Franc CFA : Outil de domination ou de stabilité monétaire ?
La sortie du franc CFA ne saurait se réduire à une question technique ou juridique.

Franc CFA : Outil de domination ou de stabilité monétaire ?
Créé en 1945, le franc CFA (alors Franc des Colonies Françaises d’Afrique) apparaît d’abord comme une nécessité logistique dans l’empire français

Mais derrière cette naissance technique, se cache une philosophie implicite : celle d’un monde structuré par une hiérarchie entre civilisations. Le système monétaire devient alors un outil d’ordre, une extension du pouvoir colonial, dont l’objectif n’est pas uniquement économique, mais aussi civilisationnel, maintenir les anciennes colonies dans un état de dépendance fonctionnelle.
Cette genèse pose une question fondamentale : peut-on véritablement décoloniser sans rompre avec les instruments de la colonisation ? Ou plus radicalement : le franc CFA peut-il être autre chose qu’un vestige de l’aliénation politique ?
Les défenseurs du CFA invoquent souvent la stabilité : inflation maîtrisée, convertibilité garantie avec l’euro, ancrage dans une zone monétaire solide. Il est vrai que dans un continent marqué par des crises monétaires chroniques, ces éléments séduisent. Mais cette stabilité, à quel prix ?

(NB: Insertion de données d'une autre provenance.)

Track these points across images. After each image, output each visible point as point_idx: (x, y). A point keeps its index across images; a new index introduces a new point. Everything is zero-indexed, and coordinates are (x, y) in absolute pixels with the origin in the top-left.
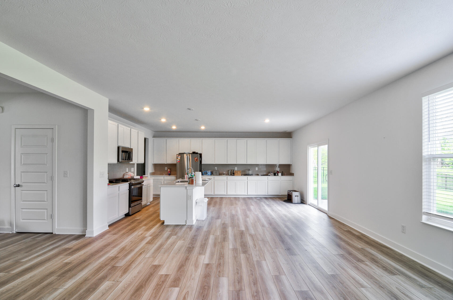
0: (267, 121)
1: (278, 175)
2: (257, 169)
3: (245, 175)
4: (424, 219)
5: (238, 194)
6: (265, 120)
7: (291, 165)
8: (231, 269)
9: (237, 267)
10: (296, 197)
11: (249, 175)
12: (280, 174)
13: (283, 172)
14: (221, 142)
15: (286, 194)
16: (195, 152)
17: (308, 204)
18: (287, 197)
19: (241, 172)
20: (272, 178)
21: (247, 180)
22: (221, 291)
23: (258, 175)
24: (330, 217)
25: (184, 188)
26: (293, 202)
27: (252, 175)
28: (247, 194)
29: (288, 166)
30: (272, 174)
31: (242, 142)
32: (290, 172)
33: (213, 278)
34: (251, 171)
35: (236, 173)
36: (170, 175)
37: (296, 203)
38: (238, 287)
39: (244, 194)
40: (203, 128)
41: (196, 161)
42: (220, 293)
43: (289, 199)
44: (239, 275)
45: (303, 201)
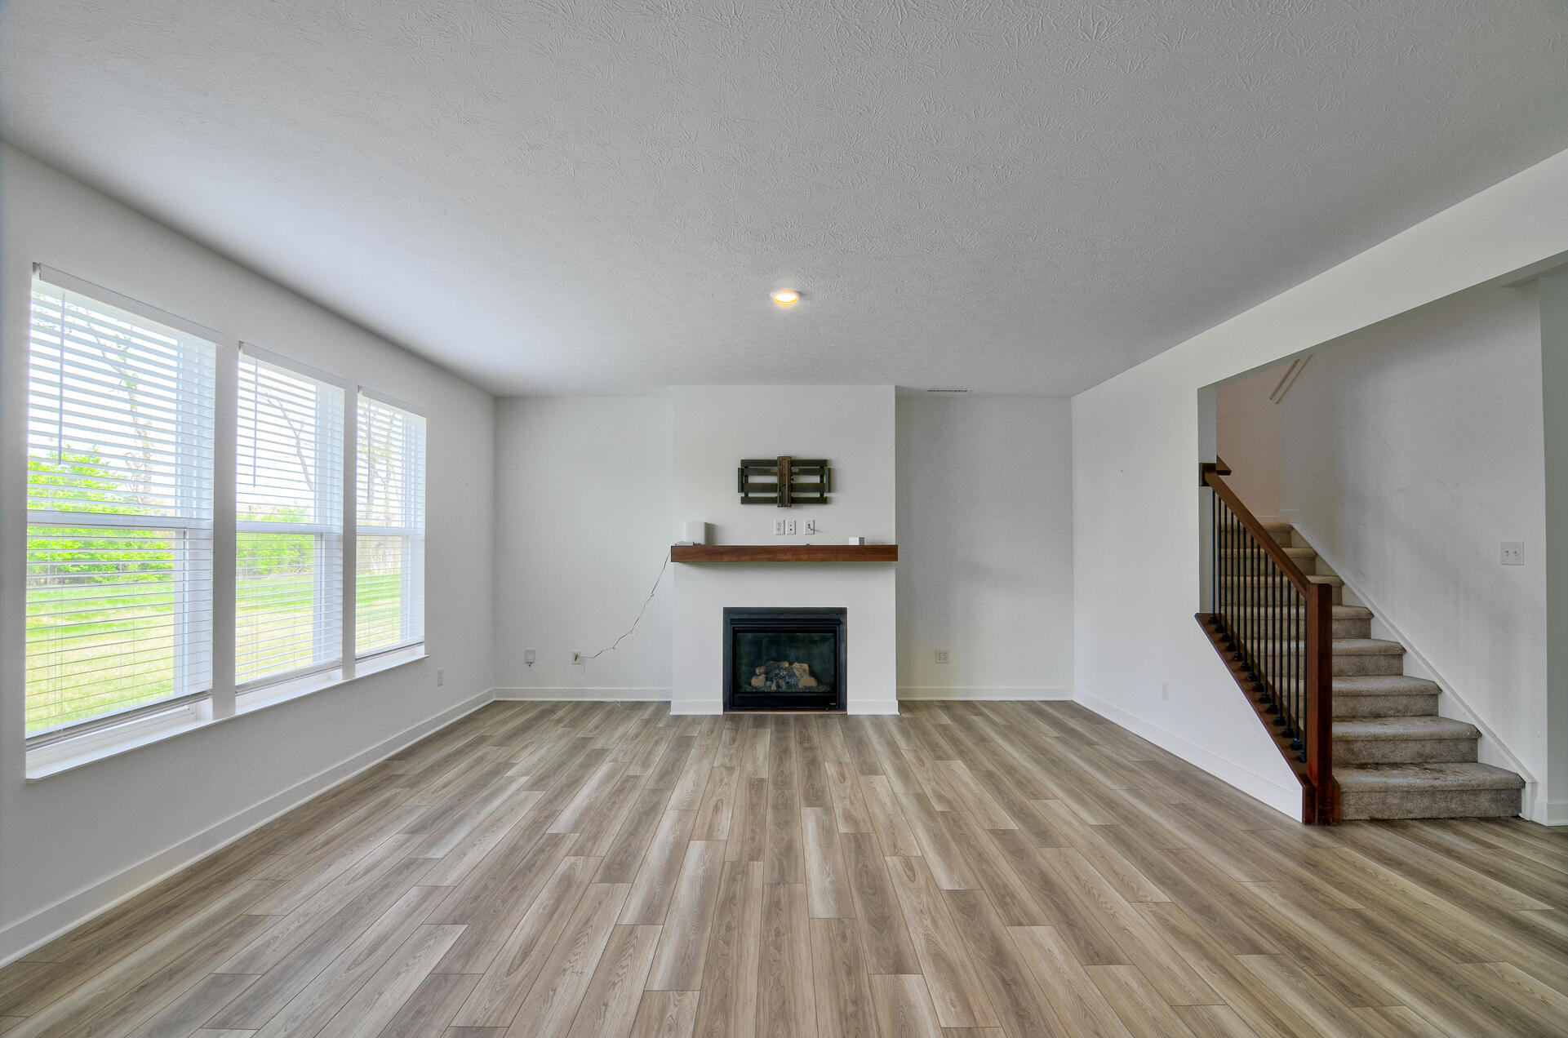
8: (803, 951)
9: (779, 958)
22: (827, 884)
33: (859, 916)
38: (782, 891)
42: (829, 879)
44: (775, 925)
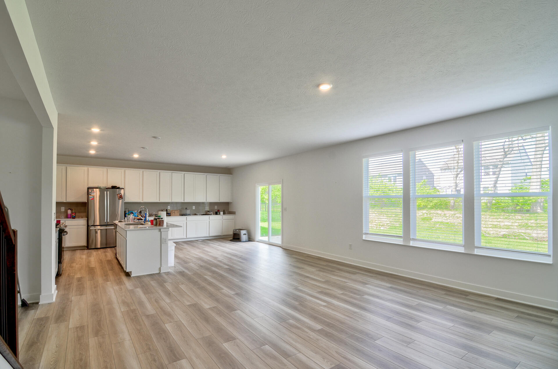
0: (224, 157)
1: (219, 214)
2: (194, 208)
3: (182, 215)
4: (364, 237)
5: (175, 238)
6: (221, 156)
7: (231, 203)
10: (244, 236)
11: (187, 215)
12: (222, 213)
13: (224, 210)
14: (151, 175)
15: (232, 233)
16: (116, 186)
17: (256, 241)
18: (232, 236)
19: (179, 211)
20: (213, 217)
21: (186, 221)
23: (195, 214)
24: (285, 249)
25: (157, 231)
26: (242, 241)
27: (189, 215)
28: (186, 237)
29: (227, 204)
30: (212, 213)
31: (178, 176)
32: (229, 211)
34: (189, 210)
35: (173, 214)
36: (75, 218)
37: (245, 242)
39: (182, 237)
40: (136, 156)
41: (120, 198)
43: (236, 238)
45: (250, 239)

Elle suppose en réalité une dépossession : les réserves des pays utilisateurs sont en partie logées au Trésor français ; les politiques monétaires sont contraintes par des décisions exogènes. La souveraineté devient formelle, jamais substantielle. Est-il acceptable, philosophiquement, qu’un peuple abdique sa capacité à penser sa propre monnaie au nom d’une promesse de stabilité ? N’est-ce pas là le piège du paternalisme monétaire : garantir la paix économique au prix du silence politique ?
La sortie du franc CFA ne saurait se réduire à une question technique ou juridique.
C’est d’abord une émancipation symbolique, un acte qui affirme que l’Afrique a le droit de penser, de créer, de choisir sa propre trajectoire économique.